The main advantages of the above techniques are minimising the amount of inhibitor required and preventing pipeline blockages due to hydrates, hence the cost of inhibitor, impact on the environment, cost of remedial actions and deferred production. A number of techniques have been investigated during this project with some techniques selected for prototype development. The developed prototypes have been tested. In this presentation, an update on the latest results of this new approach in flow assurance control is presented.
The past decade has witnessed dramatic changes in the oil and gas industry with the advent of deepwater exploration and production. A major challenge in deep water field development is to ensure unimpeded flow of hydrocarbons to the host platform or processing facilities. Managing solids such as hydrate, waxes, asphaltene and scale is the key to the viability of developing a deepwater prospect.

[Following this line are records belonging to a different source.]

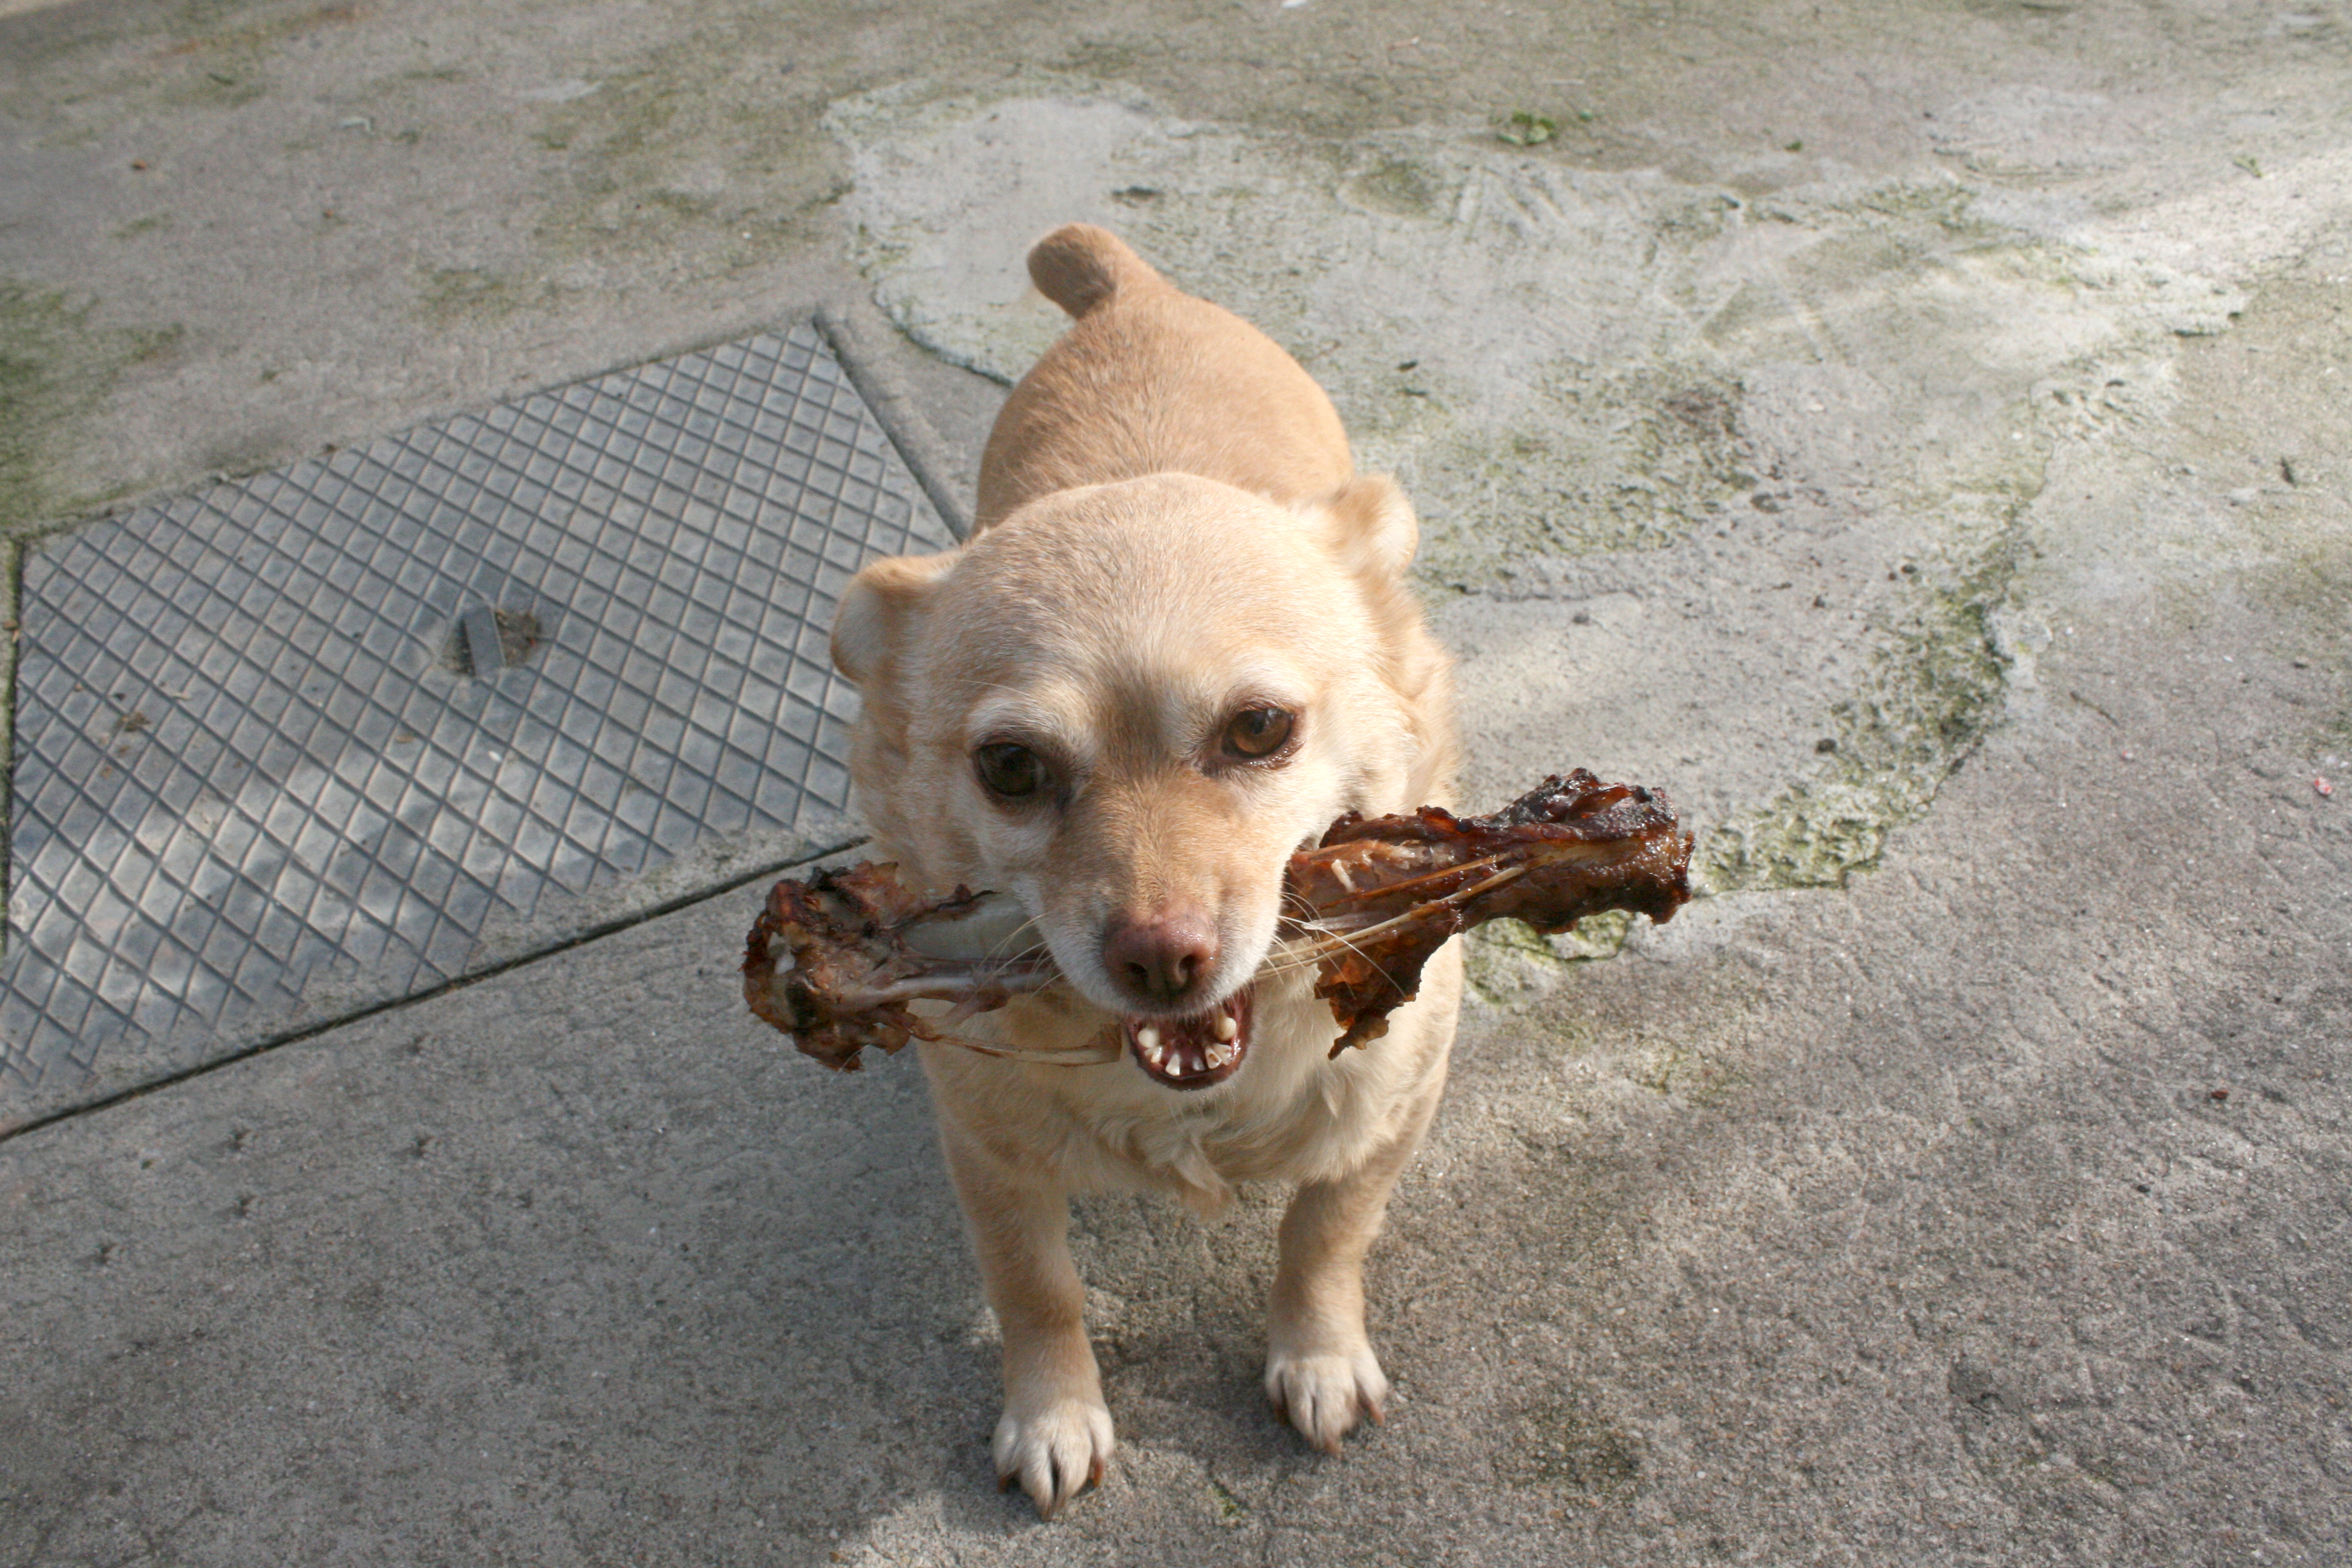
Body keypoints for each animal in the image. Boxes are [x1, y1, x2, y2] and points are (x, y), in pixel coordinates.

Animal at [828, 223, 1449, 1523]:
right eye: (1011, 768)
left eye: (1258, 729)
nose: (1162, 957)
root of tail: (1135, 290)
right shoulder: (988, 1159)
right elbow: (1035, 1289)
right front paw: (1053, 1413)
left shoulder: (1390, 1110)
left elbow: (1324, 1231)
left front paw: (1316, 1353)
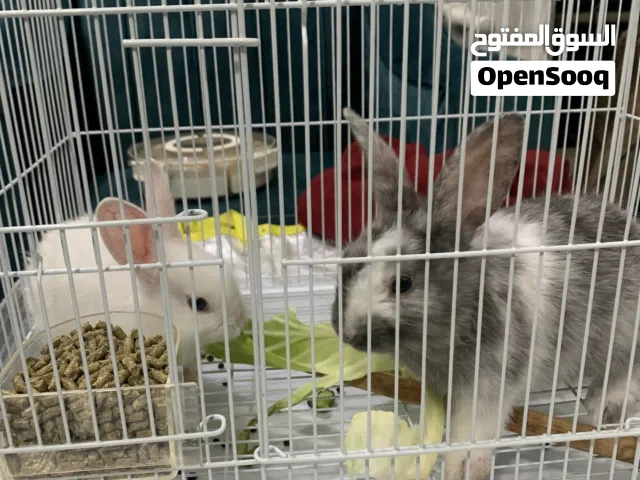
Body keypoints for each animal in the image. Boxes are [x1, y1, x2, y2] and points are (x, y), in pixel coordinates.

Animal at [332, 107, 640, 480]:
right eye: (347, 259)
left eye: (403, 284)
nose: (346, 333)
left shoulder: (492, 381)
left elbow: (473, 433)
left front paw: (462, 469)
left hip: (624, 334)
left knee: (627, 367)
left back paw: (605, 405)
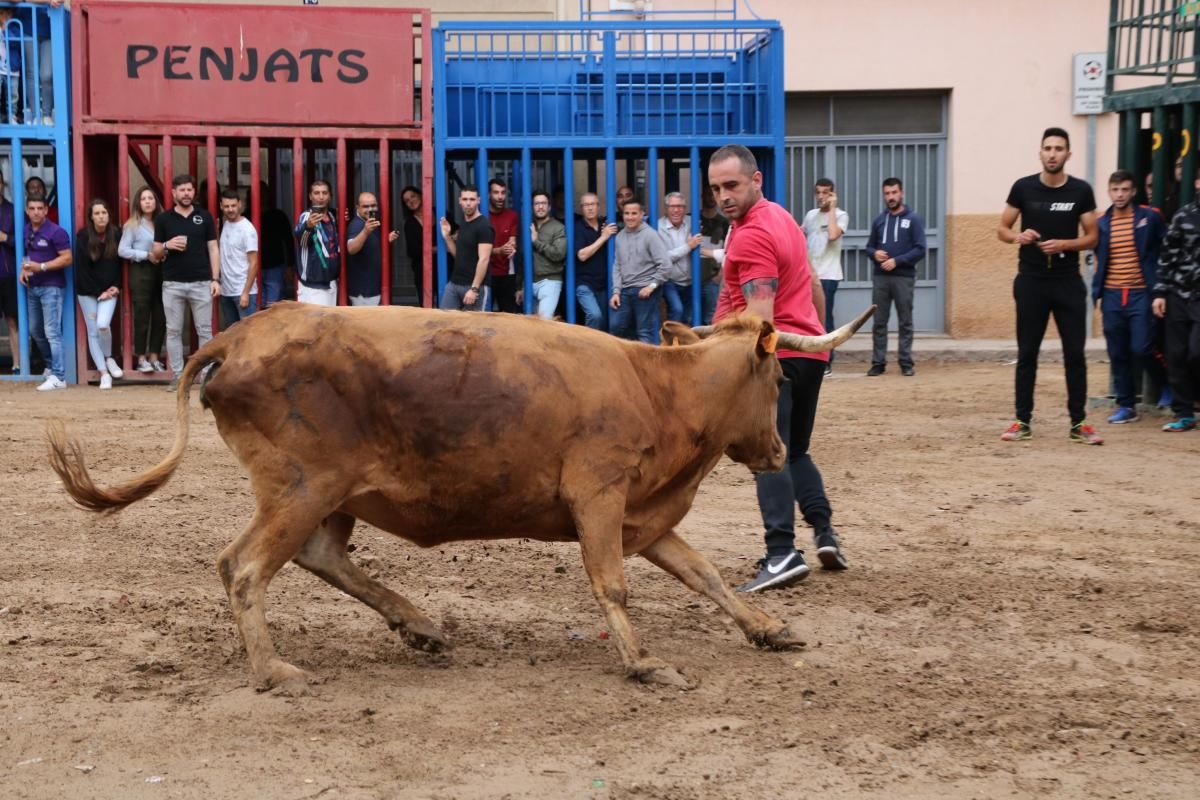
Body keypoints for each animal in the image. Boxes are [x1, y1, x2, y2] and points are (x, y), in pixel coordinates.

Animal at [49, 303, 873, 690]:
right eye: (778, 377)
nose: (777, 451)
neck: (660, 389)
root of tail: (241, 334)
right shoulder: (600, 497)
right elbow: (612, 585)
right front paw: (645, 664)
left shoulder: (644, 515)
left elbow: (701, 573)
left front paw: (767, 628)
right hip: (300, 487)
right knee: (246, 567)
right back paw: (274, 670)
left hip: (330, 495)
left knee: (321, 556)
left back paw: (419, 625)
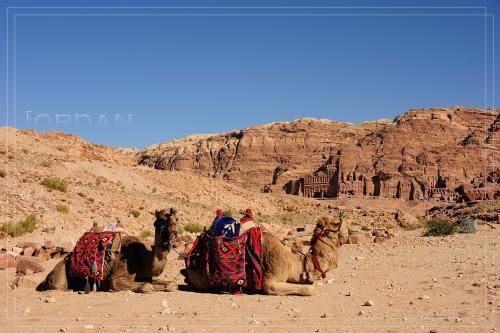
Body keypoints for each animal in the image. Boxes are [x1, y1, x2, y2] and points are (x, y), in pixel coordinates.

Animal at [38, 208, 180, 294]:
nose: (173, 228)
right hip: (60, 274)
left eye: (177, 219)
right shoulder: (117, 277)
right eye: (161, 218)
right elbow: (146, 286)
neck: (144, 258)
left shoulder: (146, 276)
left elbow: (172, 284)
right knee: (58, 286)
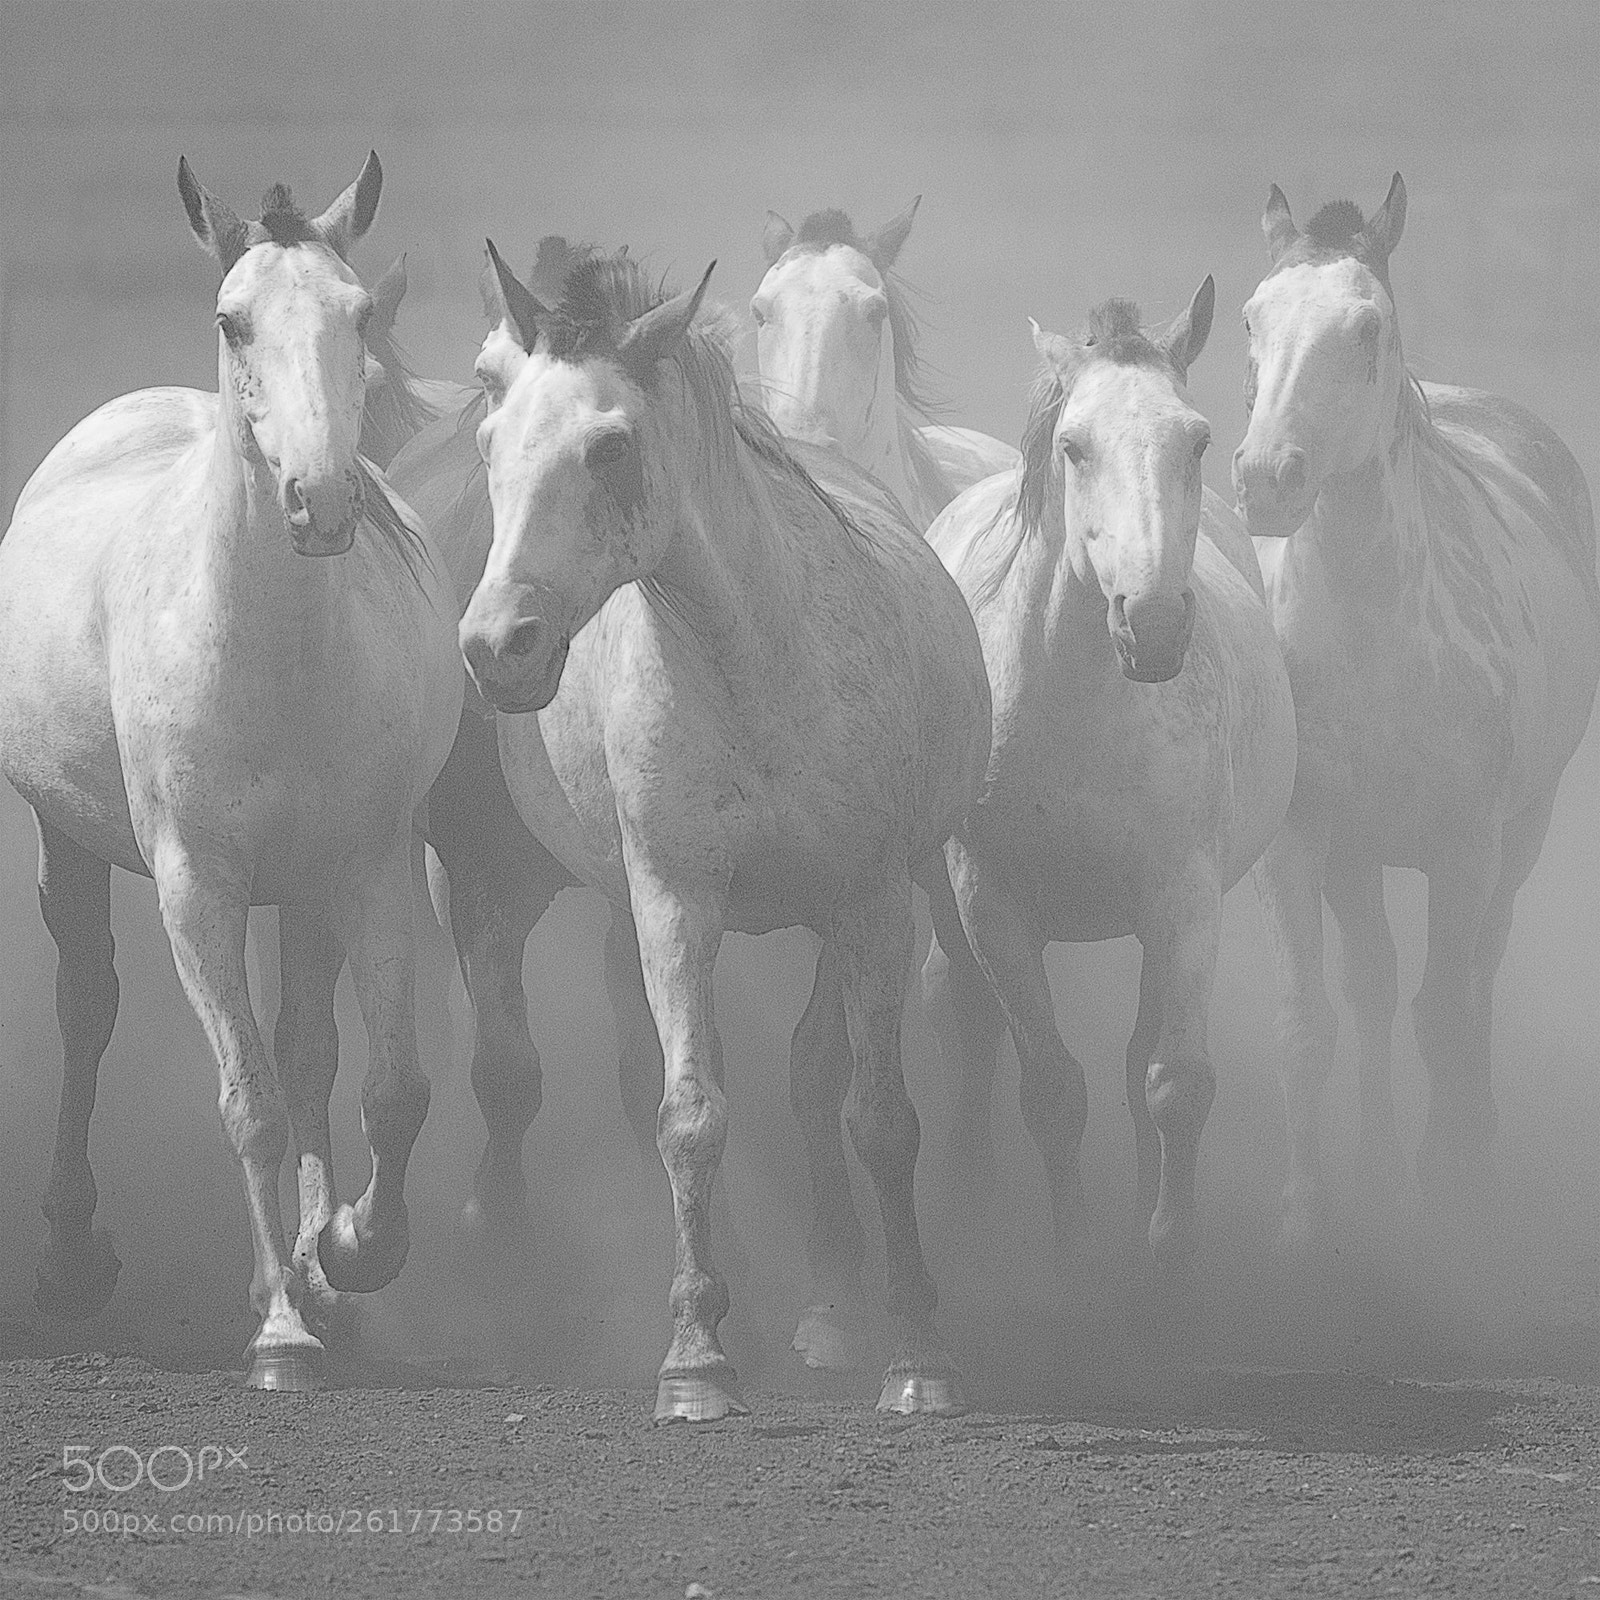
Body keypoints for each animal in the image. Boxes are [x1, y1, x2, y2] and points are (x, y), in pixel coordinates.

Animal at [0, 154, 463, 1390]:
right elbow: (248, 1098)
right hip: (71, 845)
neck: (274, 653)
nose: (322, 500)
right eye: (232, 318)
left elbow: (387, 1088)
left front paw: (348, 1252)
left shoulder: (364, 867)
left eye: (357, 315)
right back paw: (74, 1256)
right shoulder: (196, 888)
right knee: (88, 1007)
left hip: (303, 891)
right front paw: (281, 1332)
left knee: (309, 1047)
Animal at [458, 240, 992, 1420]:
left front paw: (920, 1351)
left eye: (609, 445)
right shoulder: (673, 904)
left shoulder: (871, 903)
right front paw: (696, 1359)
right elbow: (690, 1115)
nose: (497, 645)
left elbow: (880, 1120)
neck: (750, 659)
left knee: (818, 1077)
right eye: (491, 437)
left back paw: (837, 1307)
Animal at [925, 284, 1296, 1266]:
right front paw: (1074, 1254)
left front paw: (1164, 1248)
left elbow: (1173, 1082)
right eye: (1074, 445)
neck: (1078, 712)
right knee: (967, 1024)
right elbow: (1053, 1089)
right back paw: (968, 1188)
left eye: (1195, 440)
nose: (1156, 623)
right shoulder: (992, 906)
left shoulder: (1184, 898)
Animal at [1233, 174, 1600, 1236]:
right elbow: (1311, 1024)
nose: (1266, 480)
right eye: (1252, 319)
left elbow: (1444, 1013)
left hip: (1521, 835)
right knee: (1374, 988)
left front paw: (1451, 1192)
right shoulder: (1301, 848)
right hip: (1358, 860)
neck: (1377, 642)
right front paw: (1309, 1216)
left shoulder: (1465, 848)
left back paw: (1470, 1141)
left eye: (1367, 329)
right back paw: (1382, 1166)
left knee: (1476, 977)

The oil industry is facing a flow assurance issue with hydrate deposits in pipelines where hydrate often forms at inaccessible locations. One of the problems other than blockage is the movement of the hydrate plugs in the pipeline at high velocity which can cause rupture in the pipeline. Any blockage in an oil/gas pipeline due to hydrate is a serious threat to the economics of the operations and also personnel safety.
The conventional ways to prevent and reduce hydrate risks in transfer line and process facilities is to remove one of the elements favouring hydrate formation. For example, thermal insulation and external heating techniques are used to remove the low temperature element. Water can be removed by dehydration of the natural gas using glycol system and lowering the operating pressure can reduce the tendency for hydrate to form in the production system. However, these conventional techniques may not be feasible for some fields especially in offshore and deepwater environment due to space limitation and high insulation or heating cost. The deepwater insulation costs are reported typically US$1 million per km of flowline (Sloan, 1998).